To come out is similar to doing the laundry.  You breathe a sigh of relief when the last dryer load is finished, folded and put away.  A week later you find yourself facing another full hamper. 

After you have finished telling all of your friends, family and work colleagues that you are gay or bisexual, you meet someone new.  People just keep showing up in your life.  The people you meet in most settings will most likely assume that you are straight, a heterosexual.  How do you handle that?

If a friend introduces you to someone, that friend is not likely to say, “This is David.  He’s gay.”

When I was actively coming out, I decided that I needed to tell anyone who played an important role in my life.  For a while, I kept that same rule for new people.  If a person  simply was going to make a brief appearance in my life, I didn’t bother explaining my affectional orientation.  If, on the other hand, that person was going to become a part of my social circle or started showing me pictures of his wife and kids, I quickly found some way or explaining my identity.

For the most part, I continue to live with that rule of thumb.  However, I do make exceptions.  If someone expresses an assumption of my heterosexuality, I immediately disavow them of their thinking.  A couple stories will illustrate.

The first time I was offended by someone assuming that I was straight was when I decided to buy a new car.  Before going to any dealerships, I had narrowed my quest to three models (one each from the major U.S. manufacturers).  My first stop was the local Ford dealer.  My salesman and I were in the car, I was driving, and he was babbling about what a great deal he could give me.  As I was turning back into the dealership, he said, “Is there a little woman who will be choosing the color?”  I was angry for two reasons.  First, I consider myself a feminist, and I consider the term, “little woman,” to be demeaning toward women.  Second–and this was a new feeling for me–I was angry that he had assumed that I was straight. 

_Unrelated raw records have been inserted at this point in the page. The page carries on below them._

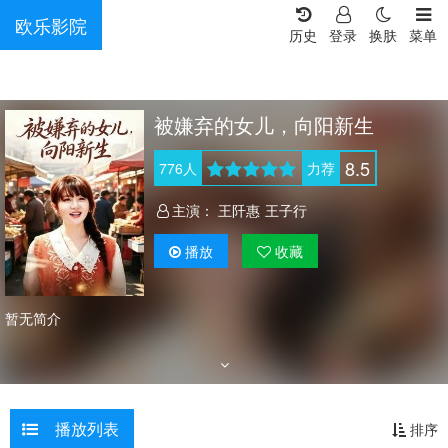
欧乐影院
历史
登录
换肤
菜单
被嫌弃的女儿，向阳新生
8.5
776
人
力荐
主演：
王阡惠
王子行
播放
收藏
暂无简介
播放列表
排序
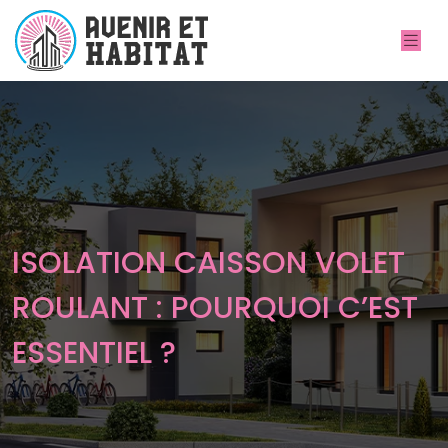
ISOLATION CAISSON VOLET
ROULANT : POURQUOI C’EST
ESSENTIEL ?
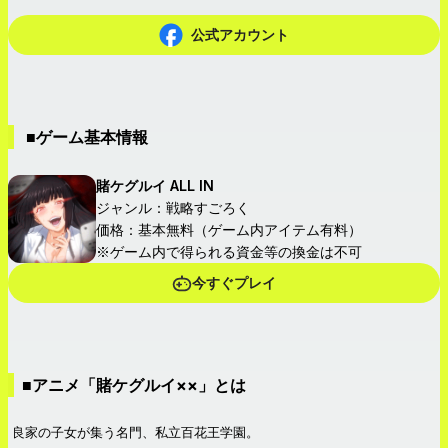
公式アカウント
■ゲーム基本情報
賭ケグルイ ALL IN
ジャンル：戦略すごろく
価格：基本無料（ゲーム内アイテム有料）
※ゲーム内で得られる資金等の換金は不可
今すぐプレイ
■アニメ「賭ケグルイ××」とは
良家の子女が集う名門、私立百花王学園。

Now, I don’t have anything against straight people.  Indeed, (are you ready for the line?) some of my best friends are straight.  Most of my family members are straight, and they’re all pretty good people.

I turned to the salesman and said, without missing a beat, “The little woman is a big man, and he lets me choose my own color.”  I probably don’t have to tell you that I didn’t buy a Ford.

I’m sure this has happened to you:  The phone rang.  I answered.  The voice on the other end asked, “May I speak with the lady of the house?”  I replied, “I might be the lady of the house, but I’m not sure.  My partner and I aren’t really into role playing.”  There was about a five second uncomfortable silence, followed by a click.

I try to find a new way with every instance of that sort of question or remark to make the person as uncomfortable as possible.  It’s become a fun game, and it’s part of my activism to make a presumption of heterosexuality a historic phenomenon rather than a part of contemporary life.